Recognizing the Special Role of Credit Union Mortgage Originators
September 20, 2016 / Shannon VanSickler, Vice President — Credit Union Channel
As a credit union mortgage originator, you wear many hats. One minute you're digging into the finer details of a loan applicant's credit report and the next you're answering a credit union member’s questions about strategies for building up his family’s savings. But this is the kind of environment in which you thrive—assisting members in whatever way you can!
This week, we're taking a closer look at credit unions and the efforts these organizations put into helping their members.
A closer relationship
You're known for going above and beyond the typical bank. In your case, a home buyer isn't just one out of hundreds of customers, but a valued member. Plus, the member is also likely to remain with your institution over the long term, since credit union members tend to be far more loyal than bank customers, according to recent reports on defection rates.
There are plenty of reasons for members to seek a mortgage from your credit union, but the top three are:
- Members can save money because credit unions pass along savings to members while many large publically traded banks are more focused on generating revenue for investors.
- Credit union members know they aren’t just a number to you. Many credit unions service mortgage loans in-house rather than outsourcing the servicing to a third party. As a result, there’s less likelihood that the mortgage servicer could change multiple times over the life of the loan, which is common with loans from other large lenders.
- Credit unions offer first-time buyer programs and are more likely to loan to lower- and middle-income borrowers than other originators.
Because credit union mortgage originators like you are becoming more proactive in offering help with mortgages to members, credit unions as a whole are rapidly expanding their presence in the mortgage market. Credit union market share in mortgages has risen from 5.7 percent in June 2011 to 7.3 percent in June 2016. In the second quarter of 2016, credit unions in the U.S. held more than $340.7 billion in first-mortgage loans, an industry record, according to Callahan & Associates. Credit union originations totaled $62.6 billion in the first half of this year, a 1.7 percent annual increase.

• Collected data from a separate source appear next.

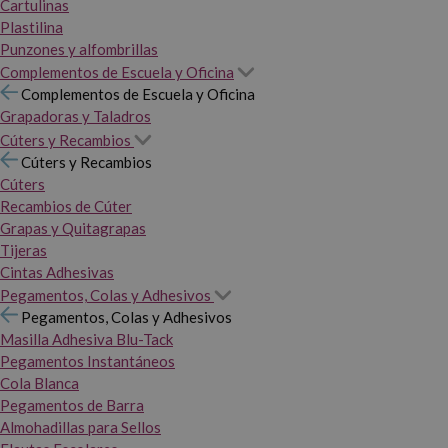
Cartulinas
Plastilina
Punzones y alfombrillas
Complementos de Escuela y Oficina
Complementos de Escuela y Oficina
Grapadoras y Taladros
Cúters y Recambios
Cúters y Recambios
Cúters
Recambios de Cúter
Grapas y Quitagrapas
Tijeras
Cintas Adhesivas
Pegamentos, Colas y Adhesivos
Pegamentos, Colas y Adhesivos
Masilla Adhesiva Blu-Tack
Pegamentos Instantáneos
Cola Blanca
Pegamentos de Barra
Almohadillas para Sellos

Some of this growth is due to the tireless work of credit union mortgage specialists. To provide individuals and families with the best mortgage your credit union can offer, you work proactively throughout the mortgage process to:
- Gather and analyze data alongside the processor.

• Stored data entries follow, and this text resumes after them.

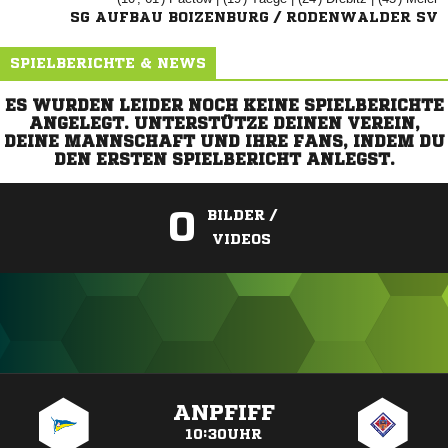
SG AUFBAU BOIZENBURG / RODENWALDER SV
SPIELBERICHTE & NEWS
ES WURDEN LEIDER NOCH KEINE SPIELBERICHTE
ANGELEGT. UNTERSTÜTZE DEINEN VEREIN,
DEINE MANNSCHAFT UND IHRE FANS, INDEM DU
DEN ERSTEN SPIELBERICHT ANLEGST.
0
BILDER /
VIDEOS
ANZEIGE
ANPFIFF
10:30UHR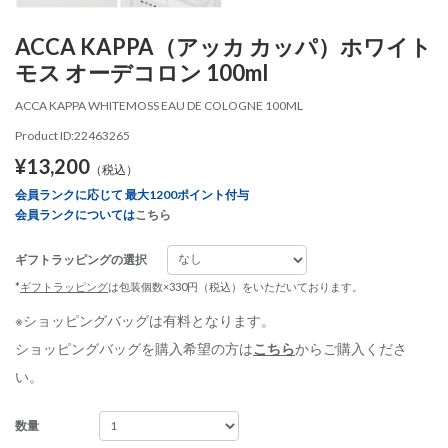
ACCA KAPPA（アッカ カッパ）ホワイト
モス オーデコロン 100ml
ACCA KAPPA WHITEMOSS EAU DE COLOGNE 100ML
Product ID:22463265
¥13,200
（税込）
会員ランクに応じて 最大1200ポイント付与
会員ランクについては
こちら
ギフトラッピングの選択
*
ギフトラッピング
は包装個数×330円（税込）をいただいております。
※ショッピングバッグは有料となります。
ショッピングバッグを購入希望の方は
こちら
からご購入くださ
い。
数量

- Meet with members to answer their questions about applying for a mortgage and closing on a home.
- Provide educational tools and take the time to help members understand the options available to them as they search for a home.
- Communicate with underwriters to update mortgage applicants on the progress of their mortgage submissions.

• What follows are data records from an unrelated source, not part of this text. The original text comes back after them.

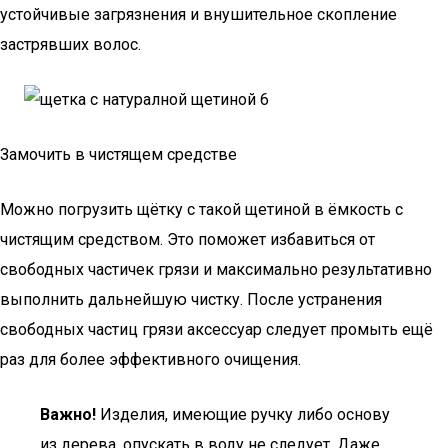
устойчивые загрязнения и внушительное скопление
застрявших волос.
Замочить в чистящем средстве
Можно погрузить щётку с такой щетиной в ёмкость с
чистящим средством. Это поможет избавиться от
свободных частичек грязи и максимально результативно
выполнить дальнейшую чистку. После устранения
свободных частиц грязи аксессуар следует промыть ещё
раз для более эффективного очищения.
Важно!
Изделия, имеющие ручку либо основу
из дерева, опускать в воду не следует. Даже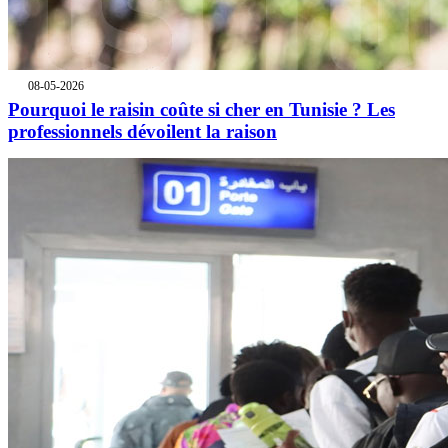
08-05-2026
Pourquoi le raisin coûte si cher en Tunisie ? Les
professionnels dévoilent la raison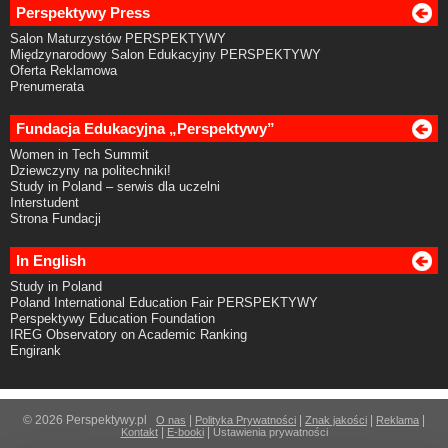
Perspektywy Press
Salon Maturzystów PERSPEKTYWY
Międzynarodowy Salon Edukacyjny PERSPEKTYWY
Oferta Reklamowa
Prenumerata
Fundacja Edukacyjna „Perspektywy”
Women in Tech Summit
Dziewczyny na politechniki!
Study in Poland – serwis dla uczelni
Interstudent
Strona Fundacji
In English
Study in Poland
Poland International Education Fair PERSPEKTYWY
Perspektywy Education Foundation
IREG Observatory on Academic Ranking
Engirank
© 2026 Perspektywy.pl
|
|
|
|
O nas
Polityka Prywatności
Znak jakości
Reklama
|
|
Kontakt
E-booki
Ustawienia prywatności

The credit union difference: members
What’s not said often enough is that credit union members tend to have better credit scores than customers of other types of lenders. This member base characterized by financial stability and a solid history of using credit responsibly allows credit unions to offer members more flexibility when considering a mortgage loan—so the approval rates for individuals with lower income levels are higher with credit unions. It must be incredibly rewarding to help qualified members at all levels attain the dream of home ownership.
On behalf of all of us at United Guaranty, thank you for providing the attention that you put into your relationships—it's truly something to admire!
Vice president of United Guaranty’s Credit Union Channel, Shannon VanSickler has more than 26 years of retail and wholesale lending experience, including directing the real estate lending units of three large credit unions in the Western United States.